Poster: Stomatal Physiology
Abs #
390: A hydromechanical and biochemical model for stomatal conductance.
|
|
Presenter: |
Buckley, Thomas N, tom.buckley@anu.edu.au | Authors | Buckley, Thomas N (A) (B) Mott, Keith A (C) Farquhar, Graham D (A) (B) | | Affiliations: |
(A): Environmental Biology Group, Research School of Biological Sciences, Australian National University (B): Cooperative Research Centre for Greenhouse Accounting, Research School of Biological Sciences, Australian National University (C): Biology Department, Utah State University
| |
|
We present a new model for stomatal conductance in intact leaves.

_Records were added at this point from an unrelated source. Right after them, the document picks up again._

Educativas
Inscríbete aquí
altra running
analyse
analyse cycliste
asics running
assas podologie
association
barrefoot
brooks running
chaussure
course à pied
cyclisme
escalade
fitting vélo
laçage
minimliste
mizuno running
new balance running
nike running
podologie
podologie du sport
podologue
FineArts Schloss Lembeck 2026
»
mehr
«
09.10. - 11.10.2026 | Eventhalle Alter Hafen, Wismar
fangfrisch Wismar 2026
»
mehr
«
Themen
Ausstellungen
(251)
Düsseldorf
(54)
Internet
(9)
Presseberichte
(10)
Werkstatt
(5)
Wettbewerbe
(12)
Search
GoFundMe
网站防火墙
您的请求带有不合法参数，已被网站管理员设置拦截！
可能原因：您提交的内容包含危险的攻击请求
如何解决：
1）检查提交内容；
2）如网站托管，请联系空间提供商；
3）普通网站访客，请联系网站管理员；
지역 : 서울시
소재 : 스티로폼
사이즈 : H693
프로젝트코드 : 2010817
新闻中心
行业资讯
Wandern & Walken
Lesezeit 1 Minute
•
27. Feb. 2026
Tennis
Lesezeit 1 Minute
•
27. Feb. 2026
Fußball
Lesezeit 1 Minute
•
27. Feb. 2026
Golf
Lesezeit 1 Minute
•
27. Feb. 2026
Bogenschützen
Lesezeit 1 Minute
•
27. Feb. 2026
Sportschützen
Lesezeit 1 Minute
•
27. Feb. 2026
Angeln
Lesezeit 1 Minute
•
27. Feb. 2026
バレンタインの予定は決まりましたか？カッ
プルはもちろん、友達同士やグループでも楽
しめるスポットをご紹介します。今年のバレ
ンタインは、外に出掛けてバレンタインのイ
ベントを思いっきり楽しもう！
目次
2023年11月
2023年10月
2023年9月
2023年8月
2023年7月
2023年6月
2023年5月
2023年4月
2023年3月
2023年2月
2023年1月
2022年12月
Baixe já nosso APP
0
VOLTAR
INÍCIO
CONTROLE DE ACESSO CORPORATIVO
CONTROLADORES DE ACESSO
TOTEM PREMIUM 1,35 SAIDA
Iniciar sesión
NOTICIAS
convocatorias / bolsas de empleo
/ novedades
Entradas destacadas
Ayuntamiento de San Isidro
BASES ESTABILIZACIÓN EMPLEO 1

The model is based on principles of plant water relations, leaf gas exchange, and epidermal hydromechanics. Guard cell osmotic pressure is assumed proportional to ATP concentration, which is calculated from a popular model of photosynthesis. Unlike other stomatal models, ours accommodates the epidermal mechanical advantage, which causes the initial response to hydraulic perturbations to be in the 'wrong' direction (e.g., opening when humidity decreases), but which is overcome by hypothesizing that the sensitivity of guard cell osmotic pressure to ATP is proportional to epidermal turgor. The model accurately predicts stomatal responses to variations in humidity, carbon dioxide, oxygen, irradiance, xylem resistance, soil water potential, and photosynthetic capacity. Most elements of the model's structure are readily interpreted in terms of reduced processes at the cellular level, but the model itself is easily expressed in a simple form that is identical to the Michaelis-Menten expression for enzyme-catalyzed reaction rates. By using tissue-level mechanistic constraints to integrate emergent properties of guard cell physiology with the phenomenology of whole-leaf gas exchange, our model attempts to bridge the gap between these two disparate scales.